*INSTRUCTION*. Starting at the line that contains "Trade smart!** 🚀" and ending with the line that contains "## 📊 Features Breakdown", rewrite each of those lines from the items as one string in a JSON list, skipping blank lines.

┏━━

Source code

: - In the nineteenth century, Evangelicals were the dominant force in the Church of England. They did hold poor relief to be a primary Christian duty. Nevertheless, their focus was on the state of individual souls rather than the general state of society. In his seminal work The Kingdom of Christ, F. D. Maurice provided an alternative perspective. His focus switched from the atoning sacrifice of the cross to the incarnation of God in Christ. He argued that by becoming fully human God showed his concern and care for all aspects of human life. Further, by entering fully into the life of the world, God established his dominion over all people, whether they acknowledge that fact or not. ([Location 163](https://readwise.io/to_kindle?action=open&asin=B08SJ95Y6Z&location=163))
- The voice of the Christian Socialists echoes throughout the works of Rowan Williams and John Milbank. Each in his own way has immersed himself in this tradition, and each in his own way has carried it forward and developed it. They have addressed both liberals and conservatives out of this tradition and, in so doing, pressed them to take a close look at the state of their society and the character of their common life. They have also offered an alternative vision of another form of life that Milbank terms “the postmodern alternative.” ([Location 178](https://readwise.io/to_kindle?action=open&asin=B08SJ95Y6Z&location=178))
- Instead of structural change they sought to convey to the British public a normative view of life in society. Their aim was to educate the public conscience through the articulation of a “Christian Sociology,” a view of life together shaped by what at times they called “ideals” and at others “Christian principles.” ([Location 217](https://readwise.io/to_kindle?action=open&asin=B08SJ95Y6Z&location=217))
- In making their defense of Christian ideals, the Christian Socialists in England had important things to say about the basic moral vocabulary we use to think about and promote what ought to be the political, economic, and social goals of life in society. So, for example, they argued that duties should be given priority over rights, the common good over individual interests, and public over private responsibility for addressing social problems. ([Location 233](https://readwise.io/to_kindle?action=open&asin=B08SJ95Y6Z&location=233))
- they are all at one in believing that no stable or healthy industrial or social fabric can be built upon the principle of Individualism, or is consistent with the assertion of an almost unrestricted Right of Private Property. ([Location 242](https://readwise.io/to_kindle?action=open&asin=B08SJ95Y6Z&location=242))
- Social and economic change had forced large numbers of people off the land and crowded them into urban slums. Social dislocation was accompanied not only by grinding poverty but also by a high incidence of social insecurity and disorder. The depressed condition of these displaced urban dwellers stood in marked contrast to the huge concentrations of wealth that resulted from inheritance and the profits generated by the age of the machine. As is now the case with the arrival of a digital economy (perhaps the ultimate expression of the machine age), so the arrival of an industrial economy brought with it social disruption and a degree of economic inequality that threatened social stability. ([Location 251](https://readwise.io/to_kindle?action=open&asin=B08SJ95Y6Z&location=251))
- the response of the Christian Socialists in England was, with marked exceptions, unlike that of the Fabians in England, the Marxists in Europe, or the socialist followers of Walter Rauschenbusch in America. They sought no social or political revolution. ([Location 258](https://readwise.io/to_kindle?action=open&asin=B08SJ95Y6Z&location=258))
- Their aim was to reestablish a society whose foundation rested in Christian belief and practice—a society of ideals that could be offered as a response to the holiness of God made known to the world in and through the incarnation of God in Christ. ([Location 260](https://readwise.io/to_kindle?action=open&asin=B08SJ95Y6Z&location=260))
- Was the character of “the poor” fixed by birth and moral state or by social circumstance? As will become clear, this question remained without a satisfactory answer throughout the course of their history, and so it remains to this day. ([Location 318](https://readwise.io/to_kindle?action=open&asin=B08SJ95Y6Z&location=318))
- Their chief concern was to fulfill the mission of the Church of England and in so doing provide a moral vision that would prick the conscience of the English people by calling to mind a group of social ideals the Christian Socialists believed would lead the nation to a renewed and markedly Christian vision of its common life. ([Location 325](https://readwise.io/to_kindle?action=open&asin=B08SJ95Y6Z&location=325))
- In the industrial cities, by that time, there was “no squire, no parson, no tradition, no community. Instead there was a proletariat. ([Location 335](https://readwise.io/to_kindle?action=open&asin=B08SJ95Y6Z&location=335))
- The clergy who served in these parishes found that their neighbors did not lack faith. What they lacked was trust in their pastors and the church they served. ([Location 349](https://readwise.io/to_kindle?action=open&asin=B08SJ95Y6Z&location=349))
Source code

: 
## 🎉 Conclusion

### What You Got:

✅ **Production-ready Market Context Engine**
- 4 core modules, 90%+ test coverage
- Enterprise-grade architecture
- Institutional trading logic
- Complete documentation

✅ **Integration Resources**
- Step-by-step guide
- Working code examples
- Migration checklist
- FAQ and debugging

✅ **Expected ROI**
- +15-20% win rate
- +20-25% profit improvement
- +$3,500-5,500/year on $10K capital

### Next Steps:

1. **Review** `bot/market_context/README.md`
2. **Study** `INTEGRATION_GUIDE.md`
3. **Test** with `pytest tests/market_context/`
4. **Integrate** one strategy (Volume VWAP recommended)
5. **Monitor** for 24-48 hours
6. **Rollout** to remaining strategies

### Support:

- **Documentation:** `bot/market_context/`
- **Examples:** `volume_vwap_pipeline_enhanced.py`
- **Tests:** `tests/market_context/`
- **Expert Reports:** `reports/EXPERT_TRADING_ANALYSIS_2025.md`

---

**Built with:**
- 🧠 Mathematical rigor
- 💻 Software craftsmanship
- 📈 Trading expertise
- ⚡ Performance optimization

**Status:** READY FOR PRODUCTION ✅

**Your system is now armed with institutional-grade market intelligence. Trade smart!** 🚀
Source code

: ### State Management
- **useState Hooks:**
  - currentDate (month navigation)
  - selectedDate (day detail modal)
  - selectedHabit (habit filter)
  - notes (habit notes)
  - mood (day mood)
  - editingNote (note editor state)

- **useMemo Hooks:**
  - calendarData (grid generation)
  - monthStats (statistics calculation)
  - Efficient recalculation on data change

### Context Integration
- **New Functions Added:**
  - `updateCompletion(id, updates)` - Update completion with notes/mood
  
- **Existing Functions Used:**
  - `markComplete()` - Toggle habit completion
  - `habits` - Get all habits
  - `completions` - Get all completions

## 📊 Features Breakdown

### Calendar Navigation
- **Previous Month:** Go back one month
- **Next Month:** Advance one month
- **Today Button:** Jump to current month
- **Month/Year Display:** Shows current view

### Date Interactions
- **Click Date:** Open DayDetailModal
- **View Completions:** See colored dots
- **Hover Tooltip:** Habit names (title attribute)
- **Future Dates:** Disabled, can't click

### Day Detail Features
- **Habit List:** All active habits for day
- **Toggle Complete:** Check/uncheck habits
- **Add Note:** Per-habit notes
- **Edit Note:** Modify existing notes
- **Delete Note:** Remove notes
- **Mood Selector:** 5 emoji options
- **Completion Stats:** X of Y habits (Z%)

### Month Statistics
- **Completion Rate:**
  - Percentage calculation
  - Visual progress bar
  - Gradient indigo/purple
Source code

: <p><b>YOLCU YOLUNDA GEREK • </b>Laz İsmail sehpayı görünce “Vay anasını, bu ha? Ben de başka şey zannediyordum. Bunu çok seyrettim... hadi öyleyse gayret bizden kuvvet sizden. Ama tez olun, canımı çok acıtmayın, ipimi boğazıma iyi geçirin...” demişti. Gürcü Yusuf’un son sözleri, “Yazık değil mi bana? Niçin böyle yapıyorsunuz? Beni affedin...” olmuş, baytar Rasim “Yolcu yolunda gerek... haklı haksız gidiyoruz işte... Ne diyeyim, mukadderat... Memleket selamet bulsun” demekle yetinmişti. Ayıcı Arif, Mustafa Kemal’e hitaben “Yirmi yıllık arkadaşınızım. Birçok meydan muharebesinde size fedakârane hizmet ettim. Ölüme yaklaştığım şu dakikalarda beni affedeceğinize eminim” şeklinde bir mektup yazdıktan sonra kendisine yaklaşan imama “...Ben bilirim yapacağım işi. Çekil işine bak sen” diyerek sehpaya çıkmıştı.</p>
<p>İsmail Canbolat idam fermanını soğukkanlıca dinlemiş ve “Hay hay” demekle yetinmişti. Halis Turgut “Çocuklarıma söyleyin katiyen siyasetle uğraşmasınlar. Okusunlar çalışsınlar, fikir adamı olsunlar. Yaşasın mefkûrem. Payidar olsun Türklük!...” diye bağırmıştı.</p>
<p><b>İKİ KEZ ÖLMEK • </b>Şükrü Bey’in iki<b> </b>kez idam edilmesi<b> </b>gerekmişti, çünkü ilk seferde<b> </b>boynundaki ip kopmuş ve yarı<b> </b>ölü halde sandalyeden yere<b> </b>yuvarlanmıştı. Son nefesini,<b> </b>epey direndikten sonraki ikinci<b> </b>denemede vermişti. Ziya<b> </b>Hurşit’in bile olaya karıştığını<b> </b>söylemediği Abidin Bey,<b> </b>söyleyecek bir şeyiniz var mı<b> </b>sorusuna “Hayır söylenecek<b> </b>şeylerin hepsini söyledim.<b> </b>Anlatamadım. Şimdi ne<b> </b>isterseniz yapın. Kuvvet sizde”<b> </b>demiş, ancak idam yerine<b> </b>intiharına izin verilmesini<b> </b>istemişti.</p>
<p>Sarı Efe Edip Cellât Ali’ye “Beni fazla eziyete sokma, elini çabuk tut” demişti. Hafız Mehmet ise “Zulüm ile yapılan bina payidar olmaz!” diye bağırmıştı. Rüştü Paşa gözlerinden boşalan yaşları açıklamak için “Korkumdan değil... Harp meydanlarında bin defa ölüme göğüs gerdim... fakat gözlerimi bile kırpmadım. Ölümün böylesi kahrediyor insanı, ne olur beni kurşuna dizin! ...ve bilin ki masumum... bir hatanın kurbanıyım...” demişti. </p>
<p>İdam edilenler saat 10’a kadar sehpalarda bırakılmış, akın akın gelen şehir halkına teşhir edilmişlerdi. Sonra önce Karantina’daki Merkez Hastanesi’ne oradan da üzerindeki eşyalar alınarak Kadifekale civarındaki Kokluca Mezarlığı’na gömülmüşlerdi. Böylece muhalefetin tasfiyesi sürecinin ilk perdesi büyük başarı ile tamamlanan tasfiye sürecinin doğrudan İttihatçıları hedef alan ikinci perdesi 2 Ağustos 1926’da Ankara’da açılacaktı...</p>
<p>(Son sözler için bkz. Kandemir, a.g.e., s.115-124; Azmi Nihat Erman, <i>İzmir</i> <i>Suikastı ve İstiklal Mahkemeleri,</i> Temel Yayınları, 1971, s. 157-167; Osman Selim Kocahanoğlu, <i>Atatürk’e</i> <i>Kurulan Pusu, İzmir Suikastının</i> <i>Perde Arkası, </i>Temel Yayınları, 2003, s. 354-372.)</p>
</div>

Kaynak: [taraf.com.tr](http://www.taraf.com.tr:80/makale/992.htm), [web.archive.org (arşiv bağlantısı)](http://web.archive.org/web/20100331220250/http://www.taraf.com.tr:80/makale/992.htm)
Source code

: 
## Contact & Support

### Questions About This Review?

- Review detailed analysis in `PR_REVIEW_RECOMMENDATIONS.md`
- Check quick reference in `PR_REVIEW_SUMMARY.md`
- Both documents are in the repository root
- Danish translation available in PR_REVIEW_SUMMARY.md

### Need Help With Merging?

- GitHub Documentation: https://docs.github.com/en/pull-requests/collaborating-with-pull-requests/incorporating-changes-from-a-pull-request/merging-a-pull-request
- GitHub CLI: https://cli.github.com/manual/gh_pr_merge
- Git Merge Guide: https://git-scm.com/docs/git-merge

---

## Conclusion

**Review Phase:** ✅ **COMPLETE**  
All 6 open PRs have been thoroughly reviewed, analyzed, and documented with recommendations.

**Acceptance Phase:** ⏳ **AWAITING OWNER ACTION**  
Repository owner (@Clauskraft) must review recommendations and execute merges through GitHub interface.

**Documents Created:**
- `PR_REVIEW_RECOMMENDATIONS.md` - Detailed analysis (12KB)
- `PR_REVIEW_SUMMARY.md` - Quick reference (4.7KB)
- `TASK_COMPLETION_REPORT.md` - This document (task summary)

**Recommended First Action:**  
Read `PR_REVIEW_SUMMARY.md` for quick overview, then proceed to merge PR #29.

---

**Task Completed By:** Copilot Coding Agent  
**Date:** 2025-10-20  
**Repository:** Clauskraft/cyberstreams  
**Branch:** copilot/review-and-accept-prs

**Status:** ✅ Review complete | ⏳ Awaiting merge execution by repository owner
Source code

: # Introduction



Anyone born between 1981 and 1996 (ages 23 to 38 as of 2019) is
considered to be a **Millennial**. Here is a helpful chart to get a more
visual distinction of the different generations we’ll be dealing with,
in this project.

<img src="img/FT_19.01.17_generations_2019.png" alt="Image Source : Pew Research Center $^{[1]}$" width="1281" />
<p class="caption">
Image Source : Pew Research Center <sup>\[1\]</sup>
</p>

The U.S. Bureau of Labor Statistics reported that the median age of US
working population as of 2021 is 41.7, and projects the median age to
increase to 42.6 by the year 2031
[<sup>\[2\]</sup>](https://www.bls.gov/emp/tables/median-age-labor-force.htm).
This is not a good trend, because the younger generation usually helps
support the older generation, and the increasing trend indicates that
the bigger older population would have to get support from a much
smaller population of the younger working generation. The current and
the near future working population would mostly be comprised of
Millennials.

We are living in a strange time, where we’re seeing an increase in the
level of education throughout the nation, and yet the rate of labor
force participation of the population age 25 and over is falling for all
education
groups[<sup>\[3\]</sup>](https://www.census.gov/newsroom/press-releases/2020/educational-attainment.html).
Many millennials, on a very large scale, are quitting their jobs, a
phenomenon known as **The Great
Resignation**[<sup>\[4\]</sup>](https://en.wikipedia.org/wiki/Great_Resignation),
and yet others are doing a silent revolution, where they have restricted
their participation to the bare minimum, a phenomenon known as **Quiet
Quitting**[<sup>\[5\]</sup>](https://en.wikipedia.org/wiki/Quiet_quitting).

┗━━

*ANSWER*.
[
  "**Your system is now armed with institutional-grade market intelligence. Trade smart!** 🚀",
  "Source code",
  ": ### State Management",
  "- **useState Hooks:**",
  "  - currentDate (month navigation)",
  "  - selectedDate (day detail modal)",
  "  - selectedHabit (habit filter)",
  "  - notes (habit notes)",
  "  - mood (day mood)",
  "  - editingNote (note editor state)",
  "- **useMemo Hooks:**",
  "  - calendarData (grid generation)",
  "  - monthStats (statistics calculation)",
  "  - Efficient recalculation on data change",
  "### Context Integration",
  "- **New Functions Added:**",
  "  - `updateCompletion(id, updates)` - Update completion with notes/mood",
  "- **Existing Functions Used:**",
  "  - `markComplete()` - Toggle habit completion",
  "  - `habits` - Get all habits",
  "  - `completions` - Get all completions",
  "## 📊 Features Breakdown"
]